## Dataset records
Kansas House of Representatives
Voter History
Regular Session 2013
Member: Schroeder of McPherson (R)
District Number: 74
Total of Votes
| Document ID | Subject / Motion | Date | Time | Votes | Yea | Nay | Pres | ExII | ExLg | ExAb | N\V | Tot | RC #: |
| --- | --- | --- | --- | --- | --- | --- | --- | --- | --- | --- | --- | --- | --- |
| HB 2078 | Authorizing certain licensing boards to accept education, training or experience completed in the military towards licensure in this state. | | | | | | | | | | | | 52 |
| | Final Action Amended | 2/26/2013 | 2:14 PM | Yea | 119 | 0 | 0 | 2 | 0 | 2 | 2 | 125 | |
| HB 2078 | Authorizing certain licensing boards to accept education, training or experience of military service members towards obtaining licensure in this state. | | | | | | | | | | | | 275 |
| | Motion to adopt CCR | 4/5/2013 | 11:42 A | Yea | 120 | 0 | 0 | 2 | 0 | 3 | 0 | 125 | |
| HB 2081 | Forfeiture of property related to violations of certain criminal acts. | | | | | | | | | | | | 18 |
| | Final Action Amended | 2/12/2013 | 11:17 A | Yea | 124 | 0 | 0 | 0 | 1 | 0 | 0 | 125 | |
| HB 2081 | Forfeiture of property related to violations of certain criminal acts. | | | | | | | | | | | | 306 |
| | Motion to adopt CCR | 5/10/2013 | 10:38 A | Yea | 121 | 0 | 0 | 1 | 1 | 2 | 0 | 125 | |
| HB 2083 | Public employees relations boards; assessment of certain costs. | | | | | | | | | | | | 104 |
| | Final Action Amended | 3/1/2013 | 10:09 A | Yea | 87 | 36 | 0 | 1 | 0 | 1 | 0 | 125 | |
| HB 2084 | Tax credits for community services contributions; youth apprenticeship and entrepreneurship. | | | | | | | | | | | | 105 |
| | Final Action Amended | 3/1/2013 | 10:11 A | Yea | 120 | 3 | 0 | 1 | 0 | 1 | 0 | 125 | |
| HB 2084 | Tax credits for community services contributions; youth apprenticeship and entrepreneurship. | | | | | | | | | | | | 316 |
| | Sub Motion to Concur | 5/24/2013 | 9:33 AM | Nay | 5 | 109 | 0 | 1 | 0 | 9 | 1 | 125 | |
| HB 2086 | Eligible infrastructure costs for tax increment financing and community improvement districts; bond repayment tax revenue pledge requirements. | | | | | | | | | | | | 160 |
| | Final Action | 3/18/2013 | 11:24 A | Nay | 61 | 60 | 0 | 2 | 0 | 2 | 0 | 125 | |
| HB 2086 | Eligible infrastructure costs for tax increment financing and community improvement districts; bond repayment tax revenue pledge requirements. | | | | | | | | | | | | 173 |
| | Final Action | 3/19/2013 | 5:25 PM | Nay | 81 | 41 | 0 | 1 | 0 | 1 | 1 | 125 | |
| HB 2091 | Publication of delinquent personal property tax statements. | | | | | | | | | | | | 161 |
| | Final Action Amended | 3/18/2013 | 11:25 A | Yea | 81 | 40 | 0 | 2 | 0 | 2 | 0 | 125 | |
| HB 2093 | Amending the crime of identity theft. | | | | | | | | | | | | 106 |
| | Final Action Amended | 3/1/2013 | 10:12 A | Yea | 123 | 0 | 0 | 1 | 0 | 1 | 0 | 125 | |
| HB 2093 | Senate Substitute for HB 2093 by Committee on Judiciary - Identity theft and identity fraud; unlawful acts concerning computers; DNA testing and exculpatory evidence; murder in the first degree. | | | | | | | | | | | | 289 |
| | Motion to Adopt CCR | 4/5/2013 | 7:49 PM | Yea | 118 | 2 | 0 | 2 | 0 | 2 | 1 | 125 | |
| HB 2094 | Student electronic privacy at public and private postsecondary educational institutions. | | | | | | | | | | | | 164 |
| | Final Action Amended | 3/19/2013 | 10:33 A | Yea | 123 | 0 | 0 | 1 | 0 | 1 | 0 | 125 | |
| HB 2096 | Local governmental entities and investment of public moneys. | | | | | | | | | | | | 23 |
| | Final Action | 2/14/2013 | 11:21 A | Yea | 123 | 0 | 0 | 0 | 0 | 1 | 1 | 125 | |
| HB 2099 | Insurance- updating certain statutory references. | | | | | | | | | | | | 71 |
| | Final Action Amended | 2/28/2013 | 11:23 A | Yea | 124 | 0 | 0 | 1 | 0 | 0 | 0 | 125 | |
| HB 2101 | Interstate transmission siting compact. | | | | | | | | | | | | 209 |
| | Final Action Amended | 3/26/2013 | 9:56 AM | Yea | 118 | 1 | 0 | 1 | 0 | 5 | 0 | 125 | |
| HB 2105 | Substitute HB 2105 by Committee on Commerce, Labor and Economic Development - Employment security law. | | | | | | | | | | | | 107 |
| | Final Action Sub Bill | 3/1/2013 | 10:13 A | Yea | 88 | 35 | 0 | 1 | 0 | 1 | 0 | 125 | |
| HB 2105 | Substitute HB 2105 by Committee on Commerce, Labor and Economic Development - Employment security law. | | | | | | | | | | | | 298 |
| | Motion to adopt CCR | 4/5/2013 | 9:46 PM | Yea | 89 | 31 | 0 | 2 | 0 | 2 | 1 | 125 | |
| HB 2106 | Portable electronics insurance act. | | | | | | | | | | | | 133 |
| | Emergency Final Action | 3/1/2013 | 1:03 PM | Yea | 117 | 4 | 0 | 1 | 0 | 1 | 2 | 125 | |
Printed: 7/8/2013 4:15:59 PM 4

## To do
Scan the listing above, and wherever a line holds the word "improvement", copy it.

## Result for this task
| HB 2086 | Eligible infrastructure costs for tax increment financing and community improvement districts; bond repayment tax revenue pledge requirements. | | | | | | | | | | | | 160 |
| HB 2086 | Eligible infrastructure costs for tax increment financing and community improvement districts; bond repayment tax revenue pledge requirements. | | | | | | | | | | | | 173 |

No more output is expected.